The acting commissioner for the Office of Early Childhood said they are looking at options that do not impact families already receiving benefits from the state daycare program, Care 4 Kids.
"Without Care 4 Kids, I won't be able to afford it," said Amanda Morriar of New Haven, who depends on Care 4 Kids for her 2-year-old daughter.
Difficult subsidized daycare decisions could be coming before November is over.
"That is our last option," Commissioner Linda Goodman repsonded when asked about parents getting notices that they will be cut off.
"We’re hoping we will not have to notify parents that are currently receiving a subsidy," Goodman said.
The Care 4 Kids program is $5.4 million in the hole after a billion dollar budget decifict for Connecticut was revealed.

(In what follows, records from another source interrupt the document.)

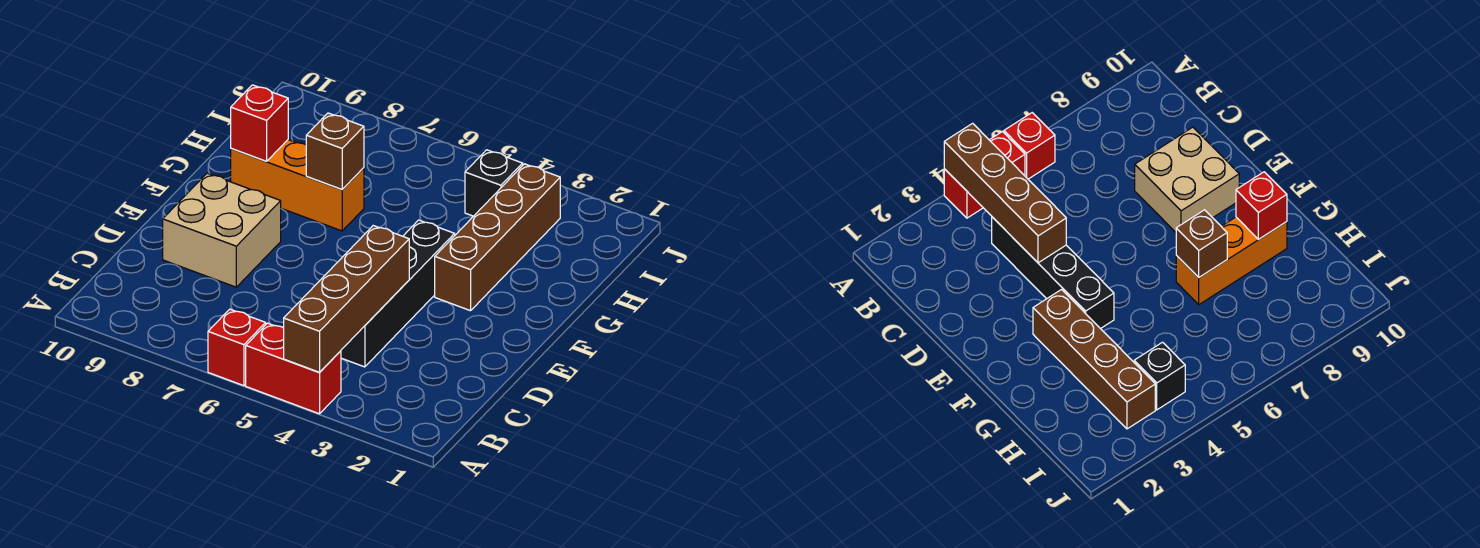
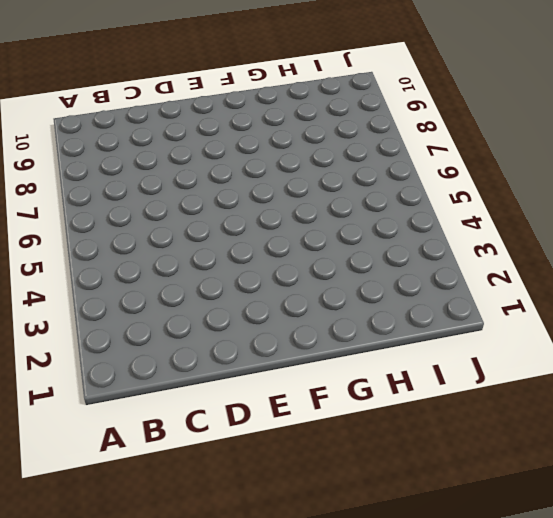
none -> red brick A4:A5 level 1
none -> red brick A6 level 1

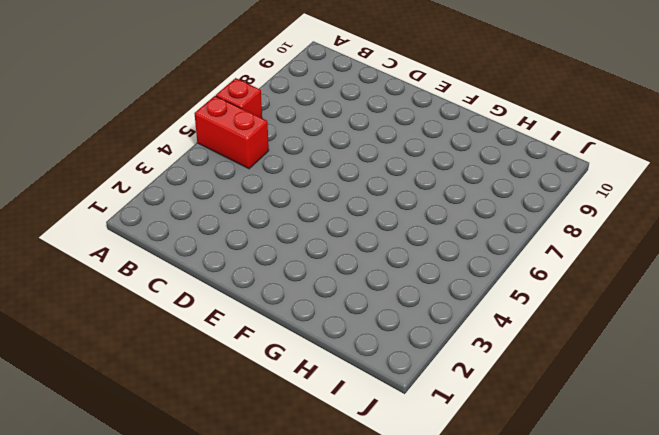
red brick A5:B5 level 1 -> red brick A4:A5 level 1
none -> black brick C4:F4 level 1
none -> tan brick D8:E9 level 1

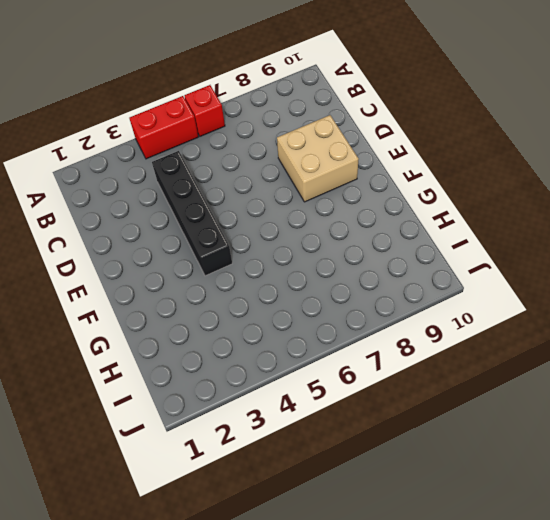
none -> brown brick F3:I3 level 1
none -> orange brick G7:G9 level 1

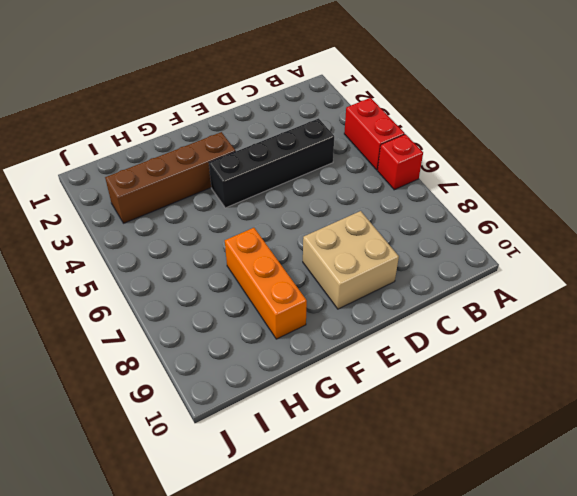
none -> black brick I4 level 1
none -> brown brick A4:D4 level 2

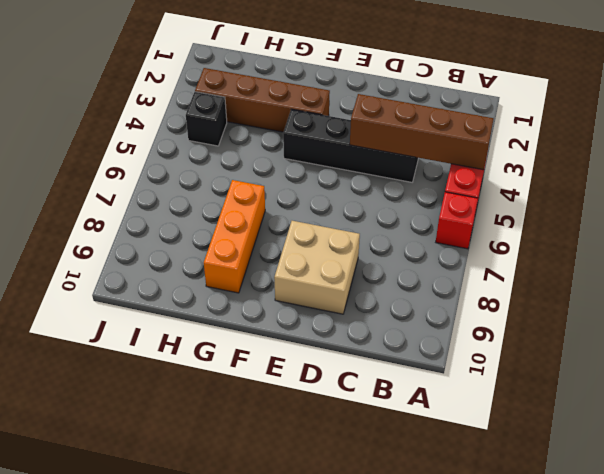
none -> brown brick G7 level 2
none -> red brick G9 level 2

Goodman said the hope is to avoid impacting families already enrolled like Amanda Morriar and her two year old daughter.
New families were shut off from the program in August. There are more than 2,000 families currently on that waiting list.
"We’re looking to see if there are other priority groups that we could close to new applicants that wouldn't impact people already receiving a subsidy," Goodman added.
Goodman and Office of Policy and Management Secretary Ben Barnes testified at a deficiency hearing at the Legislative Office Building today.
"That deficit could grow to $9.5 million dollars if no steps are taken to change that program, but we have identified a number of potential mitigations."
Details, day care providers like Georgia Goldburn with Hope for New Haven worry about.
“My fear is we can sustain for a few months. But I don't know how long we can sustain if 55 percent of our families are cut off," Goldburn told the NBC Connecticut Troubleshooters.
Goodman addressed the deficiency hearing and said, "The Office of Early Childhood is examining all options to balance our level of resources available for the program."
"Taking away their access to affordable child care is an enormous kick in the chest," Barnes added.